- **The problem**: Begin your copy at the line that contains "FID-262, due: Apr 30 -> May 1" and carry it on, exactly, to the last line of the material below.

- **Input data**:
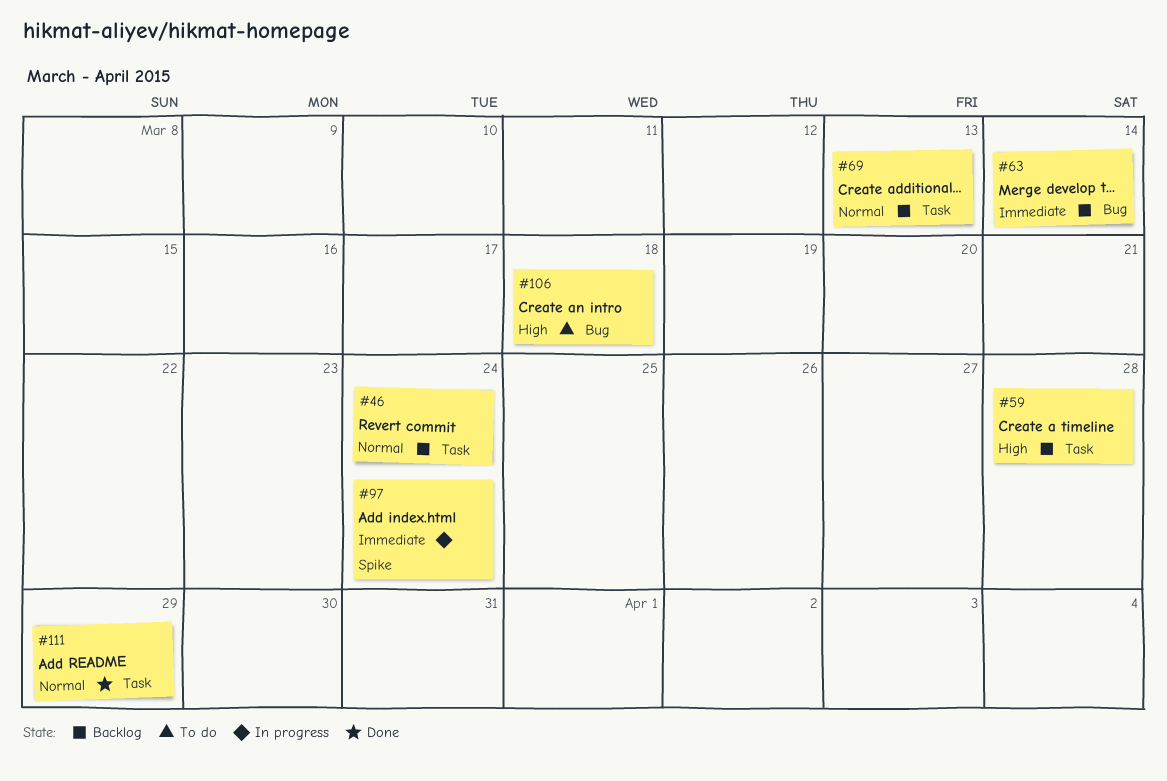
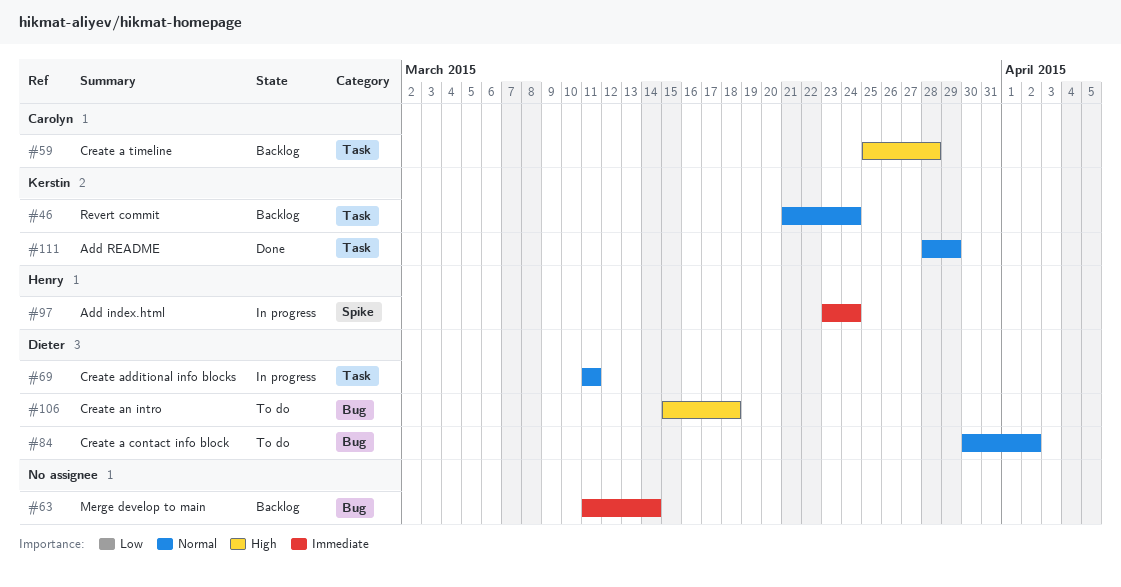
#69, status: Backlog -> In progress
#69, due: Mar 13 -> Mar 11
#84: none -> present

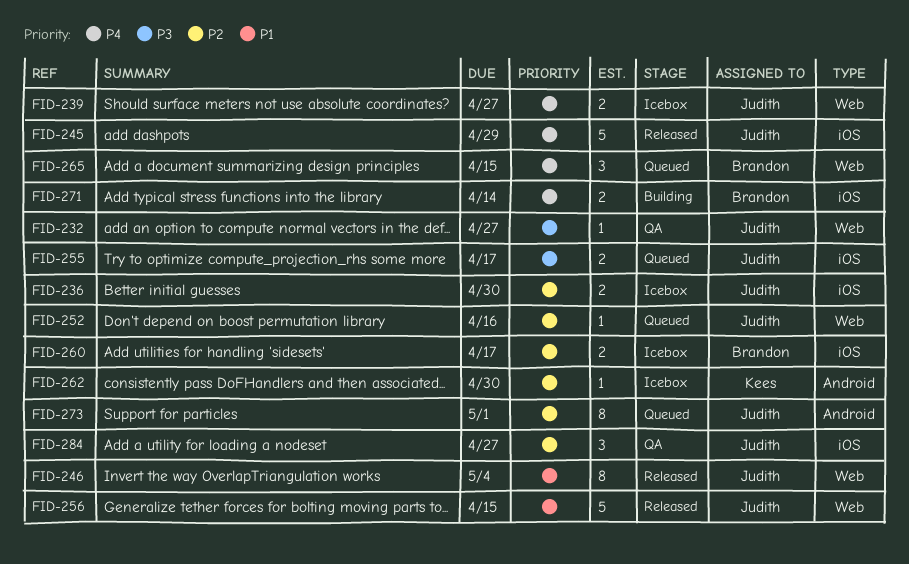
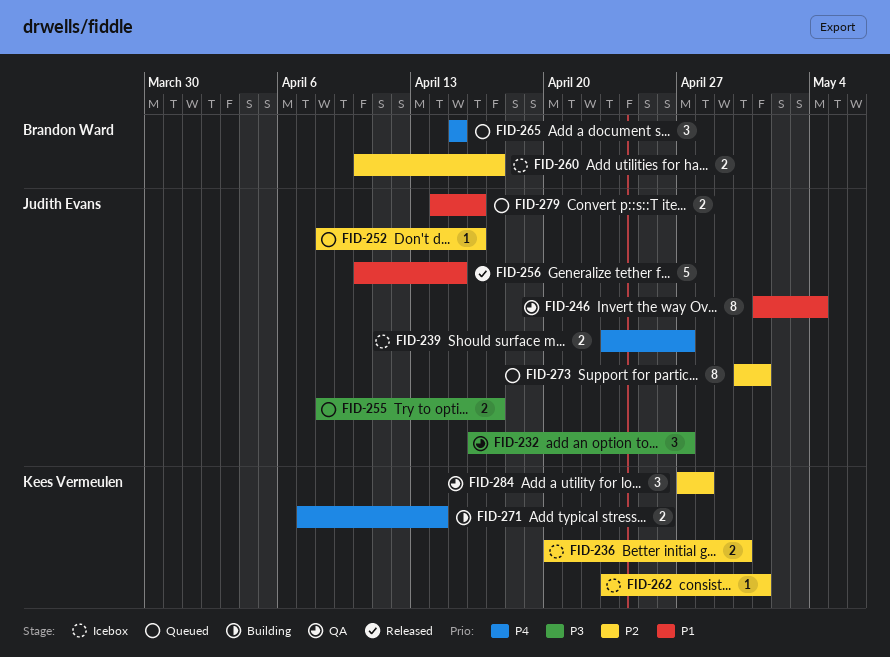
FID-232, estimate: 1 -> 3
FID-236, owner: Judith Evans -> Kees Vermeulen
FID-245: present -> none
FID-246, status: Released -> QA
FID-262, due: Apr 30 -> May 1
FID-271, owner: Brandon Ward -> Kees Vermeulen
FID-279: none -> present
FID-284, owner: Judith Evans -> Kees Vermeulen
FID-284, due: Apr 27 -> Apr 28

- **Problem solution**:
FID-262, due: Apr 30 -> May 1
FID-271, owner: Brandon Ward -> Kees Vermeulen
FID-279: none -> present
FID-284, owner: Judith Evans -> Kees Vermeulen
FID-284, due: Apr 27 -> Apr 28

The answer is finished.